Text segment:
# # # # #

In essence, every plasma display contains about a
million miniature fluorescent tubes, evenly divided
among red, green, and blue. When the charged, or
ionized, gas releases ultraviolet photons, these photons
strike the phosphors, which, in turn, emit the colored
light that produces the television picture.
The longevity problem comes from the fact that the
light-emitting efficiency of the phosphor coating
decreases over time—that is, when a phosphor is
stimulated by a photon, it releases less and less light.
The problem is much worse in a plasma set than in a CRT
because the plasma’s phosphors exist in a hostile
environment; the electron beam in a CRT is much kinder
to phosphors than are a plasma’s hot gases. In a plasma
display, the contrast ratio—the difference between lit
and unlit picture elements—drops quickly under normal
use, as much as 50 percent in four to five years. At
that point, the television image appears noticeably
washed-out.
Manufacturers today claim 60 000 hours of use before
the brightness falls by half (based on a few hundred
hours of testing). Contrast, however, is more important
than brightness. Recent tests by market research firm
IDC, in Framingham, Mass., measured a 13 percent decline
in the darkness of the black of a typical plasma
television after four weeks of use; after five years of
use, such a rapid decline could lead to blacks
displaying as light grays.
Plasma displays also consume more power. Even though
manufacturers have reduced the power consumption of
typical plasma technology by 30 percent over the past
five years, these units continue to need more power than
comparable LCD TVs, particularly when displaying a white
or light screen. This power consumption generates heat;
if the sets are not cooled properly, heat build-up can
damage components. Before you buy a plasma TV, consider
this fact: Philips sent repair technicians to 12 000
U.S. homes this past spring to replace components in
plasma TVs that could potentially overheat.

# # # # #

Problems to work on:
#1 Rewrite the paragraph of the plasma display text that begins "Plasma displays also consume more power" as a short bulleted list that keeps its main facts.
#2 List every percentage figure that appears in the plasma display text.
#3 Repeat everything in the plasma display text from "Manufacturers today claim" down to "as light grays.".
The rows that come next are from a different source than the plasma display text.

# # # # #

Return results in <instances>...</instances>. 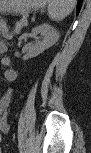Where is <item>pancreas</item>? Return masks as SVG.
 Returning <instances> with one entry per match:
<instances>
[{"mask_svg":"<svg viewBox=\"0 0 91 153\" xmlns=\"http://www.w3.org/2000/svg\"><path fill=\"white\" fill-rule=\"evenodd\" d=\"M27 16H28V13H26L23 18L16 23V28H15V33H19L21 28L24 27L25 25H27Z\"/></svg>","mask_w":91,"mask_h":153,"instance_id":"obj_1","label":"pancreas"}]
</instances>
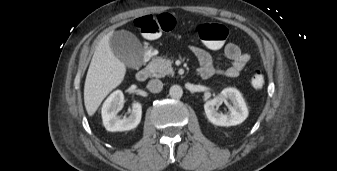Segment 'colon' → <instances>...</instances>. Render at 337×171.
<instances>
[{
  "instance_id": "obj_1",
  "label": "colon",
  "mask_w": 337,
  "mask_h": 171,
  "mask_svg": "<svg viewBox=\"0 0 337 171\" xmlns=\"http://www.w3.org/2000/svg\"><path fill=\"white\" fill-rule=\"evenodd\" d=\"M138 30L147 37H156L162 32L173 30L177 25V20L170 14L147 15L142 16L135 21ZM199 38V43L204 48L221 49L226 44L228 35L225 26L213 23H200L195 29ZM143 52L140 60L144 64H149L156 56V49L152 41L143 43ZM251 84L254 88L260 89L265 84V77L261 70H254L251 78Z\"/></svg>"
}]
</instances>
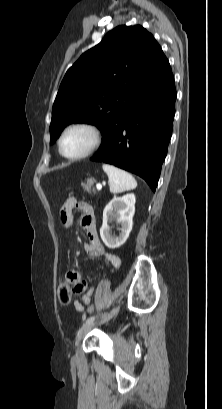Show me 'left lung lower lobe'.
<instances>
[{"label": "left lung lower lobe", "instance_id": "left-lung-lower-lobe-1", "mask_svg": "<svg viewBox=\"0 0 222 409\" xmlns=\"http://www.w3.org/2000/svg\"><path fill=\"white\" fill-rule=\"evenodd\" d=\"M175 100L171 71L137 94L118 114L91 160L132 172L155 191L172 134Z\"/></svg>", "mask_w": 222, "mask_h": 409}]
</instances>
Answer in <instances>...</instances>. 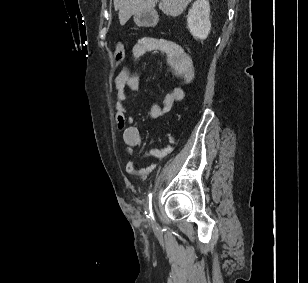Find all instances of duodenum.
Instances as JSON below:
<instances>
[{"label": "duodenum", "mask_w": 308, "mask_h": 283, "mask_svg": "<svg viewBox=\"0 0 308 283\" xmlns=\"http://www.w3.org/2000/svg\"><path fill=\"white\" fill-rule=\"evenodd\" d=\"M144 22L146 25H154L157 22V17L151 13L145 17Z\"/></svg>", "instance_id": "1"}]
</instances>
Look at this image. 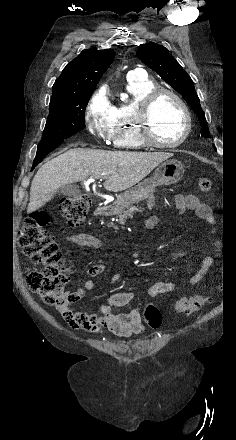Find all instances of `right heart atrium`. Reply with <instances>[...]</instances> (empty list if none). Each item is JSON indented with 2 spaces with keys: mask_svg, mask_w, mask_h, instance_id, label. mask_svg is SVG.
I'll return each instance as SVG.
<instances>
[{
  "mask_svg": "<svg viewBox=\"0 0 236 440\" xmlns=\"http://www.w3.org/2000/svg\"><path fill=\"white\" fill-rule=\"evenodd\" d=\"M114 106L109 100L105 86L99 87L90 97L85 108L86 129L96 139L110 142Z\"/></svg>",
  "mask_w": 236,
  "mask_h": 440,
  "instance_id": "1",
  "label": "right heart atrium"
}]
</instances>
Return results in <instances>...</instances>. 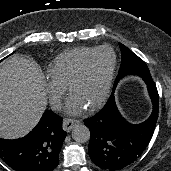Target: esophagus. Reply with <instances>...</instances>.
<instances>
[{
    "instance_id": "34e87169",
    "label": "esophagus",
    "mask_w": 171,
    "mask_h": 171,
    "mask_svg": "<svg viewBox=\"0 0 171 171\" xmlns=\"http://www.w3.org/2000/svg\"><path fill=\"white\" fill-rule=\"evenodd\" d=\"M80 123L79 120H76V119H65L63 121V129L66 131V132H69L71 131L76 125H78Z\"/></svg>"
}]
</instances>
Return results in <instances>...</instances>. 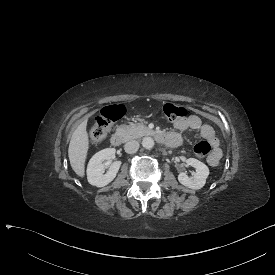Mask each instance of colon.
Listing matches in <instances>:
<instances>
[{"label":"colon","mask_w":275,"mask_h":275,"mask_svg":"<svg viewBox=\"0 0 275 275\" xmlns=\"http://www.w3.org/2000/svg\"><path fill=\"white\" fill-rule=\"evenodd\" d=\"M124 107L120 103L105 106L93 119L90 131L92 144H100L106 137L110 126L122 119ZM164 118L168 122L186 118L190 111L184 106L170 102L163 105ZM211 151V145L206 140H200L194 145V152L198 157H205Z\"/></svg>","instance_id":"5ec220e1"}]
</instances>
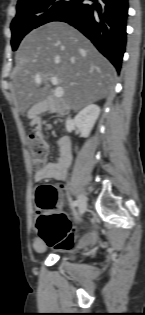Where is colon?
<instances>
[{"label":"colon","mask_w":145,"mask_h":315,"mask_svg":"<svg viewBox=\"0 0 145 315\" xmlns=\"http://www.w3.org/2000/svg\"><path fill=\"white\" fill-rule=\"evenodd\" d=\"M32 164L39 169L46 164L47 146L37 134L27 137ZM61 190L53 184L39 186L35 201L37 211L36 229L39 237L50 247L69 249L74 242V233L68 217L59 210Z\"/></svg>","instance_id":"colon-1"}]
</instances>
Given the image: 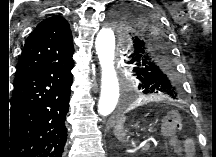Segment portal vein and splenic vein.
I'll return each instance as SVG.
<instances>
[{"label":"portal vein and splenic vein","mask_w":216,"mask_h":157,"mask_svg":"<svg viewBox=\"0 0 216 157\" xmlns=\"http://www.w3.org/2000/svg\"><path fill=\"white\" fill-rule=\"evenodd\" d=\"M139 148H143L144 150H147L149 148V145H147V144L144 143Z\"/></svg>","instance_id":"1"}]
</instances>
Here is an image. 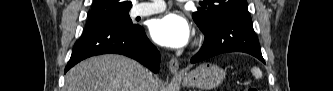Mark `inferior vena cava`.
Segmentation results:
<instances>
[{
	"label": "inferior vena cava",
	"mask_w": 333,
	"mask_h": 91,
	"mask_svg": "<svg viewBox=\"0 0 333 91\" xmlns=\"http://www.w3.org/2000/svg\"><path fill=\"white\" fill-rule=\"evenodd\" d=\"M154 79L151 75H148L146 81L143 84L142 91H153Z\"/></svg>",
	"instance_id": "602c4592"
}]
</instances>
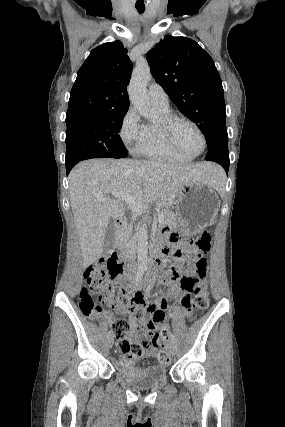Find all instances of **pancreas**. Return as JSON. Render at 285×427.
<instances>
[{"mask_svg":"<svg viewBox=\"0 0 285 427\" xmlns=\"http://www.w3.org/2000/svg\"><path fill=\"white\" fill-rule=\"evenodd\" d=\"M158 216L161 217L160 223L162 225H172L176 226L178 224V220L174 213L171 210L168 209H162L158 212ZM132 226L128 228L125 232L122 233L120 241L118 243L119 247H123L126 245V242L128 241L131 233H132Z\"/></svg>","mask_w":285,"mask_h":427,"instance_id":"pancreas-1","label":"pancreas"}]
</instances>
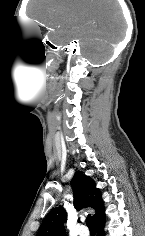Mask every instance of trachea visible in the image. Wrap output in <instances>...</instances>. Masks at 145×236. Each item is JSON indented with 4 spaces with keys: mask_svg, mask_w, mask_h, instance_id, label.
<instances>
[{
    "mask_svg": "<svg viewBox=\"0 0 145 236\" xmlns=\"http://www.w3.org/2000/svg\"><path fill=\"white\" fill-rule=\"evenodd\" d=\"M86 224H87L89 229H95V224H94L93 219H92L91 216H88L86 218Z\"/></svg>",
    "mask_w": 145,
    "mask_h": 236,
    "instance_id": "trachea-1",
    "label": "trachea"
}]
</instances>
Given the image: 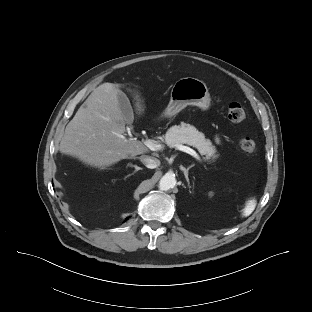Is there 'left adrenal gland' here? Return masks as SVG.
I'll list each match as a JSON object with an SVG mask.
<instances>
[{
  "label": "left adrenal gland",
  "mask_w": 312,
  "mask_h": 312,
  "mask_svg": "<svg viewBox=\"0 0 312 312\" xmlns=\"http://www.w3.org/2000/svg\"><path fill=\"white\" fill-rule=\"evenodd\" d=\"M194 165H190L187 169L183 166H180V169L184 172V175H185V178L189 184V177H188V172H189V169H191Z\"/></svg>",
  "instance_id": "left-adrenal-gland-1"
}]
</instances>
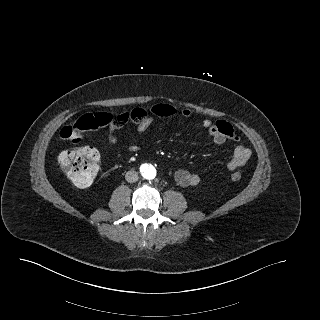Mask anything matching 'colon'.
I'll use <instances>...</instances> for the list:
<instances>
[{"instance_id": "1", "label": "colon", "mask_w": 320, "mask_h": 320, "mask_svg": "<svg viewBox=\"0 0 320 320\" xmlns=\"http://www.w3.org/2000/svg\"><path fill=\"white\" fill-rule=\"evenodd\" d=\"M121 116H112L107 112H97L81 116L76 123L61 129L60 137L77 143L84 131L96 130L117 123ZM99 153L93 147H78L64 151L58 158L59 165L68 178L78 187L85 188L92 184L99 169ZM232 180L241 178L239 172L231 175Z\"/></svg>"}]
</instances>
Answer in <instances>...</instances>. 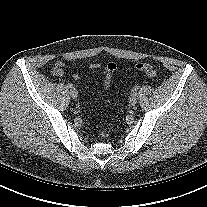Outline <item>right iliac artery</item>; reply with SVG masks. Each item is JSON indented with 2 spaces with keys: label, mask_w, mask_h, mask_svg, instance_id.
<instances>
[{
  "label": "right iliac artery",
  "mask_w": 207,
  "mask_h": 207,
  "mask_svg": "<svg viewBox=\"0 0 207 207\" xmlns=\"http://www.w3.org/2000/svg\"><path fill=\"white\" fill-rule=\"evenodd\" d=\"M67 87L71 89V88H73V85L71 83H68Z\"/></svg>",
  "instance_id": "right-iliac-artery-1"
}]
</instances>
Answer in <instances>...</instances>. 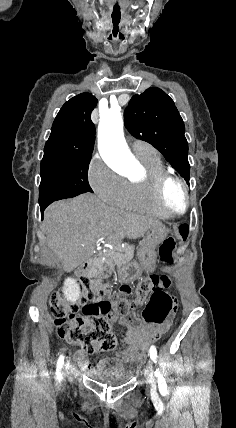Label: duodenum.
Listing matches in <instances>:
<instances>
[{
  "label": "duodenum",
  "mask_w": 236,
  "mask_h": 428,
  "mask_svg": "<svg viewBox=\"0 0 236 428\" xmlns=\"http://www.w3.org/2000/svg\"><path fill=\"white\" fill-rule=\"evenodd\" d=\"M93 263H94V259H88L81 264L78 270V274L81 278L90 279V273H91Z\"/></svg>",
  "instance_id": "obj_1"
}]
</instances>
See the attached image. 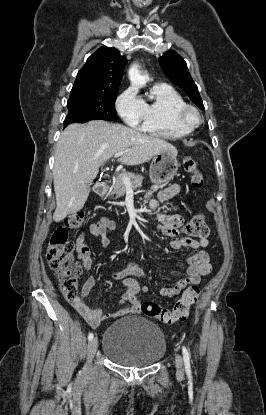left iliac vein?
<instances>
[{
    "label": "left iliac vein",
    "instance_id": "obj_1",
    "mask_svg": "<svg viewBox=\"0 0 266 415\" xmlns=\"http://www.w3.org/2000/svg\"><path fill=\"white\" fill-rule=\"evenodd\" d=\"M175 362H176L177 372L179 374H182L183 373V360L179 354L176 355Z\"/></svg>",
    "mask_w": 266,
    "mask_h": 415
}]
</instances>
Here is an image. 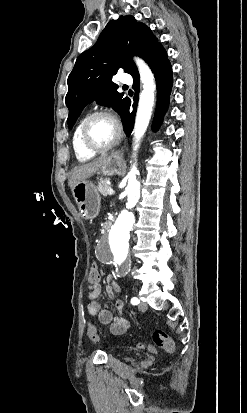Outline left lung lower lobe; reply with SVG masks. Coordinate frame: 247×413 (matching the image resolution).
I'll return each instance as SVG.
<instances>
[{
	"label": "left lung lower lobe",
	"mask_w": 247,
	"mask_h": 413,
	"mask_svg": "<svg viewBox=\"0 0 247 413\" xmlns=\"http://www.w3.org/2000/svg\"><path fill=\"white\" fill-rule=\"evenodd\" d=\"M147 63L149 64L150 68L154 73L157 85V103L153 120V129L157 130L160 127L163 120V116L166 113L169 106V96L171 94V88L173 84L172 68L170 62L168 61L166 51L163 48L156 51ZM132 77L134 80L133 89L136 92L134 96L133 112H129L131 104L129 100L127 104V109L124 114V119L122 120L126 135L128 136L131 134L133 130L135 112L138 102V92L140 90L139 73L135 74Z\"/></svg>",
	"instance_id": "1"
}]
</instances>
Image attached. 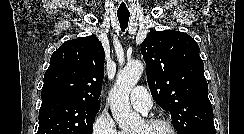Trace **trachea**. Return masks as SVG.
Masks as SVG:
<instances>
[{
	"label": "trachea",
	"instance_id": "1",
	"mask_svg": "<svg viewBox=\"0 0 244 134\" xmlns=\"http://www.w3.org/2000/svg\"><path fill=\"white\" fill-rule=\"evenodd\" d=\"M117 17L120 23V28L122 31H125V29L128 26V21L130 14L129 13H117Z\"/></svg>",
	"mask_w": 244,
	"mask_h": 134
}]
</instances>
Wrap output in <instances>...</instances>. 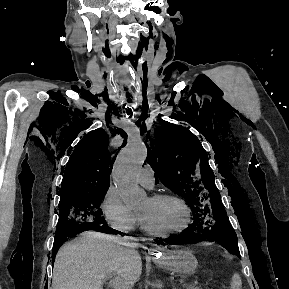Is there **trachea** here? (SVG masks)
Segmentation results:
<instances>
[{
    "label": "trachea",
    "mask_w": 289,
    "mask_h": 289,
    "mask_svg": "<svg viewBox=\"0 0 289 289\" xmlns=\"http://www.w3.org/2000/svg\"><path fill=\"white\" fill-rule=\"evenodd\" d=\"M131 113V109H128L127 110V114L129 115Z\"/></svg>",
    "instance_id": "3493384b"
}]
</instances>
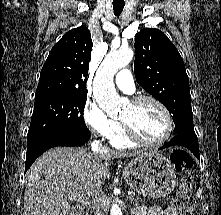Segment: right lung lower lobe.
Returning a JSON list of instances; mask_svg holds the SVG:
<instances>
[{
    "label": "right lung lower lobe",
    "instance_id": "98d812e1",
    "mask_svg": "<svg viewBox=\"0 0 221 215\" xmlns=\"http://www.w3.org/2000/svg\"><path fill=\"white\" fill-rule=\"evenodd\" d=\"M89 131L73 136L50 135L27 142L26 170L42 153L56 146H81L90 139Z\"/></svg>",
    "mask_w": 221,
    "mask_h": 215
}]
</instances>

# # # # #

Answers to each task:
#1
- Plasma displays need more power than comparable LCD TVs, particularly when showing a white or light screen.
- Manufacturers have cut the power consumption of typical plasma technology by 30 percent over the past five years.
- The power consumption generates heat, and without proper cooling, heat build-up can damage components.
- This past spring, Philips sent repair technicians to 12 000 U.S. homes to replace plasma TV components that could potentially overheat.

#2
- 50 percent
- 13 percent
- 30 percent

#3
Manufacturers today claim 60 000 hours of use before
the brightness falls by half (based on a few hundred
hours of testing). Contrast, however, is more important
than brightness. Recent tests by market research firm
IDC, in Framingham, Mass., measured a 13 percent decline
in the darkness of the black of a typical plasma
television after four weeks of use; after five years of
use, such a rapid decline could lead to blacks
displaying as light grays.